There is nothing to get behind.

7 comments:

  1. Don't forget the wall will go up or he will shut the government down. I resent him at these rallies for his base and I will fight his base.

    ReplyDelete
  2. It seems that bloggie, being right, understandably distances himself from the great bulk of Never Trumpsters not of conservative bent, or as he calls it, conservatives who don't revert to populism which is understandable, given that he seems to agree with much more in the Trump agenda than disagree. Where we might find common ground is resistance to a bully. I and many others who do not identify with the left but are either moderates or liberals who bloggie trashes here as well will resist the proud conservative naysayers who are hawkish free marketers who can't see reality from their principles which they tend to want to call their own. You ain't seen nothing yet as Trump continues to bully his way towards his will thinking he has majority support in this country. Some of just might get off our dead asses and vote for once next chance. Don't know about bloggie's ilk, but we ain't gonna take it, never did and never will. I for one, prefer to deal with it all through established legal and political channels, which is what we had to learn to do the last bout of serious civil upheaval when we were young. And still make love, not war, that's our commonality if not that of bloggie's ilk, who we could never take in, nor could they us.

    ReplyDelete
  3. Great opinion piece by David Brooks (who I presume you'll trash as you trash everyone not of your ilk) in yesterday's NYT. Opened my eyes to who I might be if I'm not a leftist.
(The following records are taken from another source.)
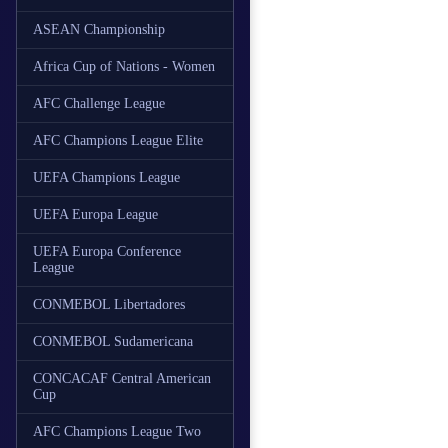
ASEAN Championship
Africa Cup of Nations - Women
AFC Challenge League
AFC Champions League Elite
UEFA Champions League
UEFA Europa League
UEFA Europa Conference
League
CONMEBOL Libertadores
CONMEBOL Sudamericana
CONCACAF Central American
Cup
AFC Champions League Two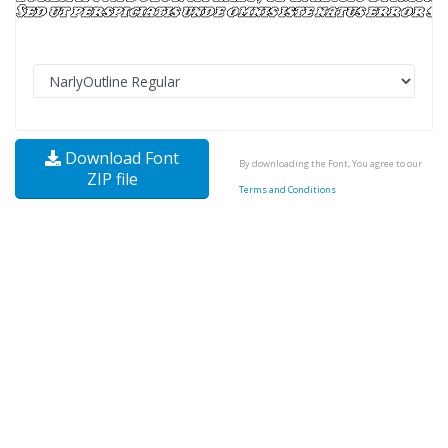
Download Font
By downloading the Font, You agree to our
ZIP file
Terms and Conditions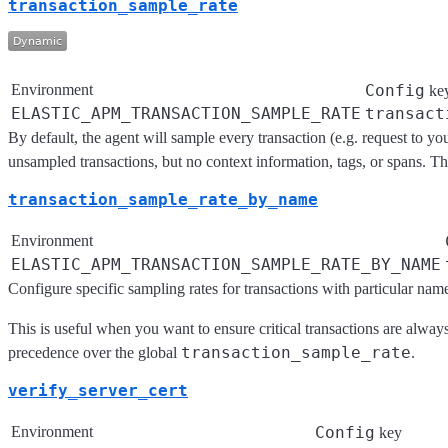
transaction_sample_rate
Environment
Config
ke
ELASTIC_APM_TRANSACTION_SAMPLE_RATE
transact
By default, the agent will sample every transaction (e.g. request to y
unsampled transactions, but no context information, tags, or spans. The
transaction_sample_rate_by_name
Environment
ELASTIC_APM_TRANSACTION_SAMPLE_RATE_BY_NAME
Configure specific sampling rates for transactions with particular na
This is useful when you want to ensure critical transactions are alwa
transaction_sample_rate
precedence over the global
.
verify_server_cert
Environment
Config
key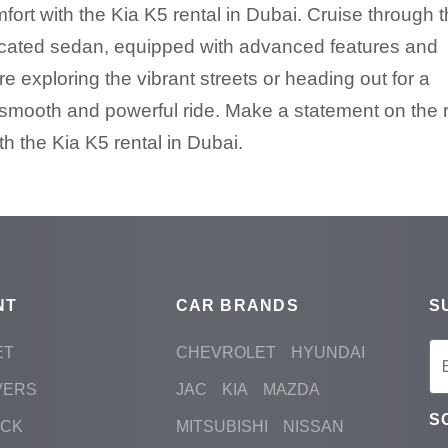
ort with the Kia K5 rental in Dubai. Cruise through 
isticated sedan, equipped with advanced features and
 exploring the vibrant streets or heading out for a
smooth and powerful ride. Make a statement on the 
h the Kia K5 rental in Dubai.
NT
CAR BRANDS
S
ET
CHEVROLET
HYUNDAI
VERS
JAC
KIA
MAZDA
S
ACK
MITSUBISHI
NISSAN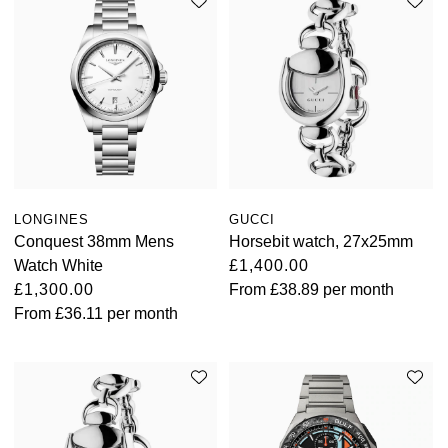
LONGINES
GUCCI
Conquest 38mm Mens
Horsebit watch, 27x25mm
Watch White
£1,400.00
£1,300.00
From
£38.89
per month
From
£36.11
per month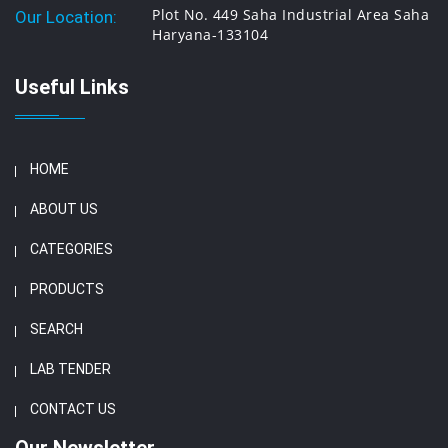
Plot No. 449 Saha Industrial Area Saha
Our Location:
Haryana-133104
Useful Links
HOME
ABOUT US
CATEGORIES
PRODUCTS
SEARCH
LAB TENDER
CONTACT US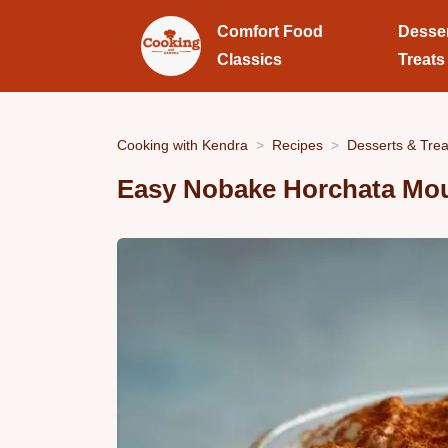
Comfort Food
Desse
Classics
Treats
Cooking with Kendra
Recipes
Desserts & Trea
Easy Nobake Horchata Mo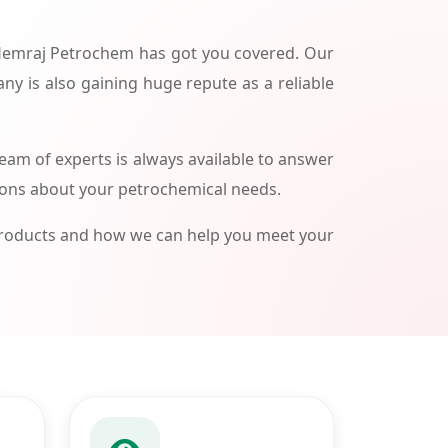
 Hemraj Petrochem has got you covered. Our
ny is also gaining huge repute as a reliable
am of experts is always available to answer
ions about your petrochemical needs.
products and how we can help you meet your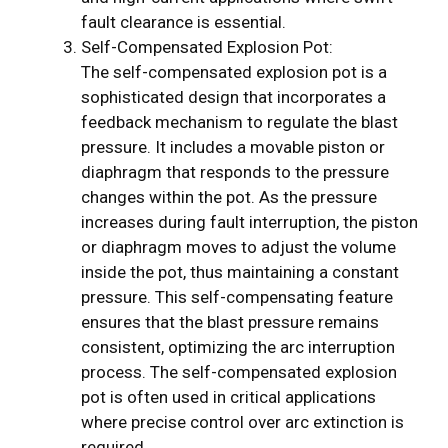
fault clearance is essential.
Self-Compensated Explosion Pot:
The self-compensated explosion pot is a
sophisticated design that incorporates a
feedback mechanism to regulate the blast
pressure. It includes a movable piston or
diaphragm that responds to the pressure
changes within the pot. As the pressure
increases during fault interruption, the piston
or diaphragm moves to adjust the volume
inside the pot, thus maintaining a constant
pressure. This self-compensating feature
ensures that the blast pressure remains
consistent, optimizing the arc interruption
process. The self-compensated explosion
pot is often used in critical applications
where precise control over arc extinction is
required.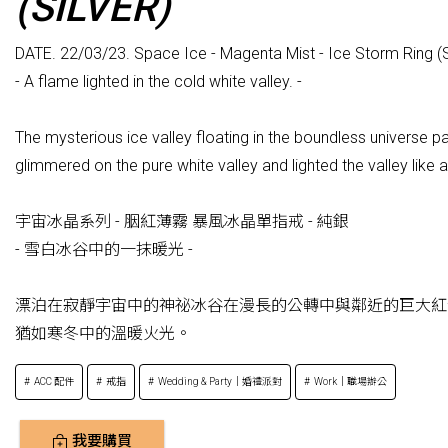
(SILVER)
DATE. 22/03/23. Space Ice - Magenta Mist - Ice Storm Ring (S
- A flame lighted in the cold white valley. -
The mysterious ice valley floating in the boundless universe p
glimmered on the pure white valley and lighted the valley like 
宇宙冰晶系列 - 胭紅薄霧 暴風冰晶單指戒 - 純銀
- 雪白冰谷中的一抹暖光 -
漂泊在寂靜宇宙中的神祕冰谷在漫長的公轉中與鄰近的巨大紅
猶如寒冬中的溫暖火光。
ACC 配件
戒指
Wedding & Party｜婚禮派對
Work｜職場辦公
我要購買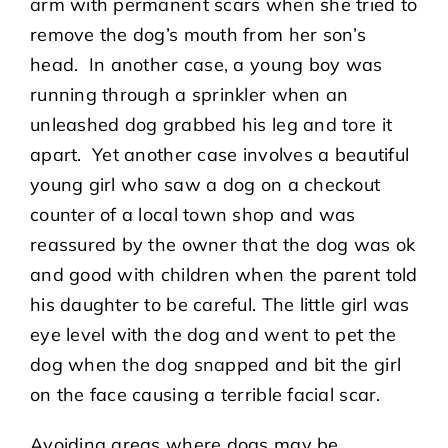
arm with permanent scars when she tried to
remove the dog’s mouth from her son’s
head. In another case, a young boy was
running through a sprinkler when an
unleashed dog grabbed his leg and tore it
apart. Yet another case involves a beautiful
young girl who saw a dog on a checkout
counter of a local town shop and was
reassured by the owner that the dog was ok
and good with children when the parent told
his daughter to be careful. The little girl was
eye level with the dog and went to pet the
dog when the dog snapped and bit the girl
on the face causing a terrible facial scar.
Avoiding areas where dogs may be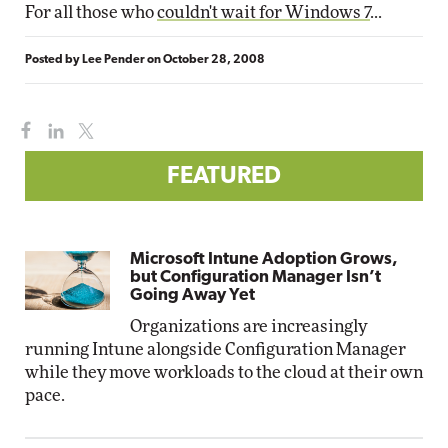
For all those who
couldn't wait for Windows 7
...
Posted by
Lee Pender
on
October 28, 2008
FEATURED
Microsoft Intune Adoption Grows,
but Configuration Manager Isn’t
Going Away Yet
Organizations are increasingly
running Intune alongside Configuration Manager
while they move workloads to the cloud at their own
pace.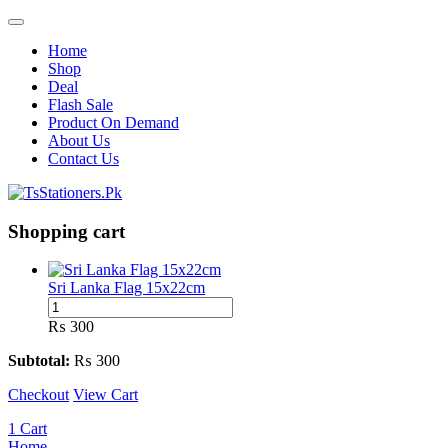
Home
Shop
Deal
Flash Sale
Product On Demand
About Us
Contact Us
Shopping cart
Sri Lanka Flag 15x22cm
Sri
Lanka
₨
300
Flag
15x22cm
Subtotal:
₨
300
quantity
Checkout
View Cart
1
Cart
Home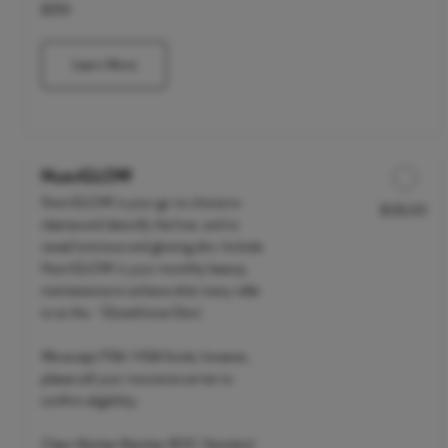
$250
Learn More
NutriGLOW
NutriGLOW is your go-to choice to
$135.00
Discounted Price
cleanse and detoxify the liver, and to
reveal luminous and glowing skin. Include
NutriGLOW in your monthly beauty
maintenance to achieve what many refer
to as the - 'Glutathione Glow'.
We accept FSA / HSA funds; however,
please call your insurance carrier to
confirm eligibility.
Clean Market Member $110 | Standard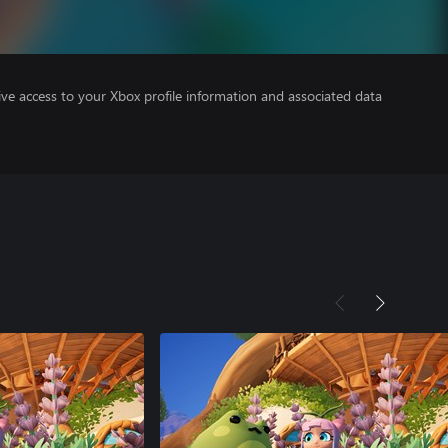
ve access to your Xbox profile information and associated data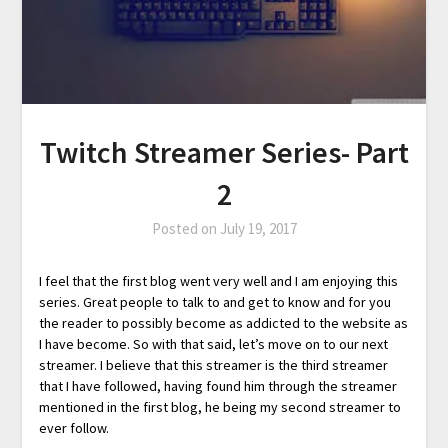
Twitch Streamer Series- Part
2
Posted on
July 19, 2017
I feel that the first blog went very well and I am enjoying this
series. Great people to talk to and get to know and for you
the reader to possibly become as addicted to the website as
I have become. So with that said, let’s move on to our next
streamer. I believe that this streamer is the third streamer
that I have followed, having found him through the streamer
mentioned in the first blog, he being my second streamer to
ever follow.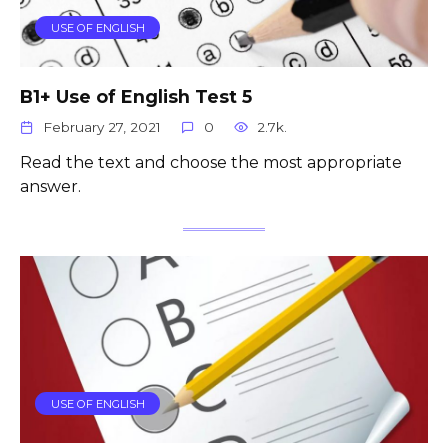
USE OF ENGLISH
B1+ Use of English Test 5
February 27, 2021
0
2.7k.
Read the text and choose the most appropriate
answer.
USE OF ENGLISH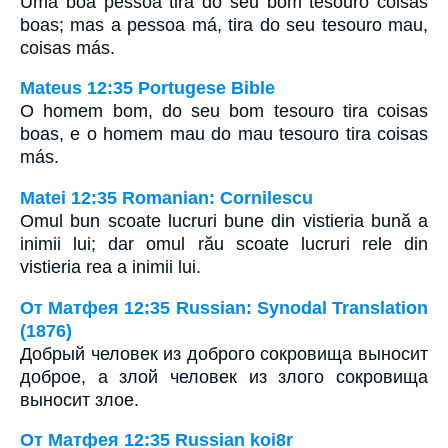
Uma boa pessoa tira do seu bom tesouro coisas
boas; mas a pessoa má, tira do seu tesouro mau,
coisas más.
Mateus 12:35 Portugese Bible
O homem bom, do seu bom tesouro tira coisas
boas, e o homem mau do mau tesouro tira coisas
más.
Matei 12:35 Romanian: Cornilescu
Omul bun scoate lucruri bune din vistieria bună a
inimii lui; dar omul rău scoate lucruri rele din
vistieria rea a inimii lui.
От Матфея 12:35 Russian: Synodal Translation
(1876)
Добрый человек из доброго сокровища выносит
доброе, а злой человек из злого сокровища
выносит злое.
От Матфея 12:35 Russian koi8r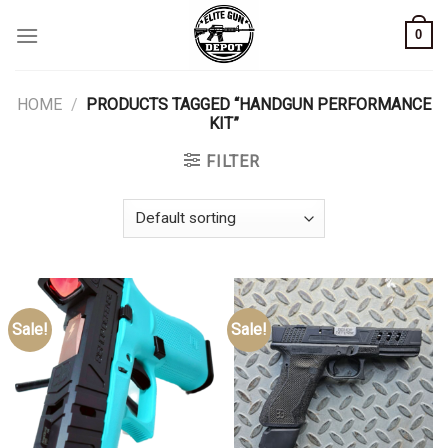
Skip
0
to
content
HOME
/
PRODUCTS TAGGED “HANDGUN PERFORMANCE
KIT”
FILTER
Sale!
Sale!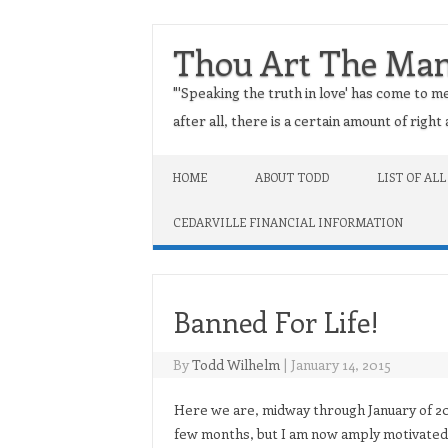
Thou Art The Ma
"'Speaking the truth in love' has come to me
after all, there is a certain amount of righ
Skip to content
HOME
ABOUT TODD
LIST OF ALL
CEDARVILLE FINANCIAL INFORMATION
Banned For Life!
By
Todd Wilhelm
|
January 14, 2015
Here we are, midway through January of 201
few months, but I am now amply motivated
A snippet here:

    "Humility is the fundamental virtue. Humility is a radical self-awareness from a position outside yourself — a form of radical honesty. The more the moderate grapples with reality the more she understands how much is beyond our understanding.
    Moderation requires courage. Moderates don’t operate from the safety of their ideologically pure galleons. They are unafraid to face the cross currents, detached from clan, acknowledging how little they know. If you have elected a man who is not awed by the complexity of the world, but who filters the world to suit his own narcissism, then woe to you, because such a man is the opposite of the moderate voyager type. He will reap a whirlwind."

    https://www.nytimes.com/2017/08/22/opinion/trump-moderates-bipartisanship-truth.html?src=me&_r=0

    ReplyDelete
  4. Brooks is an interesting case. He's not dumb, and he is occasionally quite insightful. He gets a little gooey here with thinking that the label "moderate" is somehow laudable. There are immutable truths and absolute right and wrong in spite of "how little [we] know." And I can't imagine him ever living down the crease-in-the-pants-shows-how-smart-Obama-is remark. But he has some things to say regarding S-H that I resonate with.

    But overall, yes, we have much common ground. I can't stand Donald Trump. The ways in which he is bad for this country have yet to be fully enumerated. I consider people who full-throatedly cheer him dangerous.

    ReplyDelete
  5. I am of the school, I want the record to show, that the very good people who are serving in a number of administration positions should stay put and try to get constructive things done.

    ReplyDelete
  6. I trust the invisible hand, the free market so to speak, of immutable truth aka something akin to karma or what is sometimes termed measure for measure in the Western canon. That is: live, learn & pass it on to anyone who might be inclined to listen, if not care.

    ReplyDelete
  7. You're not gonna like the way a couple of those top generals think about certain hot spots in the world, but it's neither theirs' nor even Nettie's call this term.